In the scheme above, the multiple-identity problem can be solved easily by passing mutated code to the nodes from time to time and slashing deposits of nodes with multiple identities. This completely addresses the “centralization” risk.


#12

Yes, but in TrueBit there is no gain in creating more identities. More identities mean that you are more often selected as a Solver, but you are allowed to verify all tasks. A solver and a verifier earn the same reward, so you need only one identity to earn the maximum reward.

As long as the reward is bigger than the calculation costs, new nodes have an incentive to participate.

How does this work? If you send mutated code to a node, they will notice the the task is different and will need to calculate the task.

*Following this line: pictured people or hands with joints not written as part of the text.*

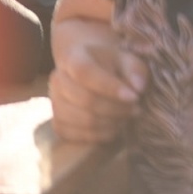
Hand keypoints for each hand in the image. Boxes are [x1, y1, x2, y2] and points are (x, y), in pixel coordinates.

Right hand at [49, 17, 146, 143]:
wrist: (90, 70)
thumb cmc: (112, 64)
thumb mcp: (127, 59)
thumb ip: (135, 69)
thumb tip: (138, 87)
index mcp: (73, 58)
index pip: (86, 73)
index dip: (110, 87)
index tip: (134, 96)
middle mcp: (58, 80)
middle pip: (85, 100)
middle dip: (116, 108)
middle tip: (137, 109)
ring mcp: (54, 103)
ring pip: (82, 120)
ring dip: (110, 123)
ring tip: (128, 117)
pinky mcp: (57, 122)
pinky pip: (76, 135)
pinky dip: (99, 135)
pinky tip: (115, 127)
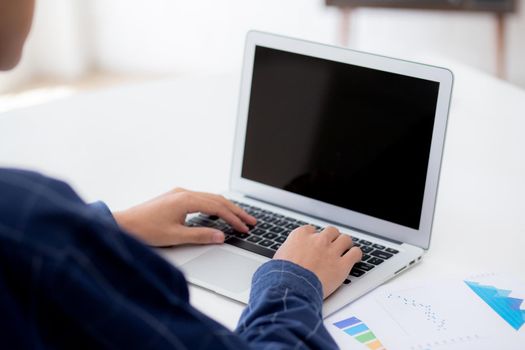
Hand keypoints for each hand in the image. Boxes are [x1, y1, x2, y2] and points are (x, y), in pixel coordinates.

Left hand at [113, 188, 255, 246]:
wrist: (123, 224)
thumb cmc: (145, 230)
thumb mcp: (175, 236)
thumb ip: (201, 236)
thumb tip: (221, 236)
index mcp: (186, 199)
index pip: (218, 208)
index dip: (234, 218)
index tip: (245, 228)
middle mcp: (184, 193)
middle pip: (218, 200)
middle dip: (236, 211)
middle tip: (251, 221)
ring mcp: (179, 194)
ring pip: (210, 198)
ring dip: (226, 208)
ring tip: (239, 218)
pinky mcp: (175, 198)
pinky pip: (201, 199)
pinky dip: (214, 206)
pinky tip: (217, 214)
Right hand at [274, 226, 361, 297]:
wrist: (290, 289)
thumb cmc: (282, 276)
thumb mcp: (280, 257)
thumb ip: (289, 251)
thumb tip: (288, 255)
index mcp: (301, 236)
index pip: (312, 230)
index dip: (314, 237)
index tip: (315, 243)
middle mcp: (318, 240)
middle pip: (331, 231)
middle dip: (332, 238)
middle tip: (332, 245)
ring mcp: (331, 251)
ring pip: (345, 239)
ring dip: (346, 244)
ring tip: (346, 249)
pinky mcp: (342, 265)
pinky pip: (355, 253)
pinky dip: (356, 254)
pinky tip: (355, 257)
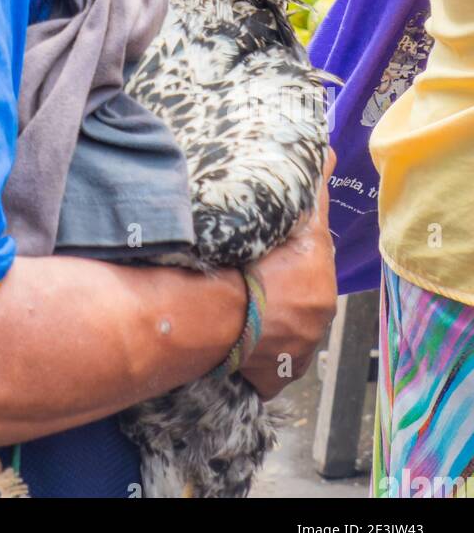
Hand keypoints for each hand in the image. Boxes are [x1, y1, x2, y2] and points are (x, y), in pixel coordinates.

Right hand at [239, 151, 336, 400]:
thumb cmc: (236, 263)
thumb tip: (329, 152)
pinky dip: (255, 351)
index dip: (290, 243)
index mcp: (319, 281)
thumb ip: (308, 188)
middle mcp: (315, 320)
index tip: (271, 243)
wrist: (203, 317)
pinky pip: (267, 364)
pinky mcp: (271, 380)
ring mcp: (295, 354)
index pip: (312, 253)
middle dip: (282, 282)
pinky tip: (237, 336)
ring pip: (286, 328)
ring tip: (239, 301)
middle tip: (250, 270)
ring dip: (269, 317)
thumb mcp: (276, 217)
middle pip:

You can make them do useless work, but are not able to slash them.


#13

Good point :-))

Which makes me think that what needs to be done is to always mutate the code, but to have two types of mutations: trivial mutations that do not change the end results, and ones that that do - if calculations involve crypto this could be probably done in mathematically rigorous way - interesting subject


#14

I checked the TrueBit whitepaper and I see that the Solver is not automatically the first verifier, but receives only a fraction of the jackpot in case there is no verifier. So when the solver does not expect many verifiers, it might be profitable to also be a verifier.
I think it would be better for the solver not to have an incentive to have double identities and just give the solver the full jackpot.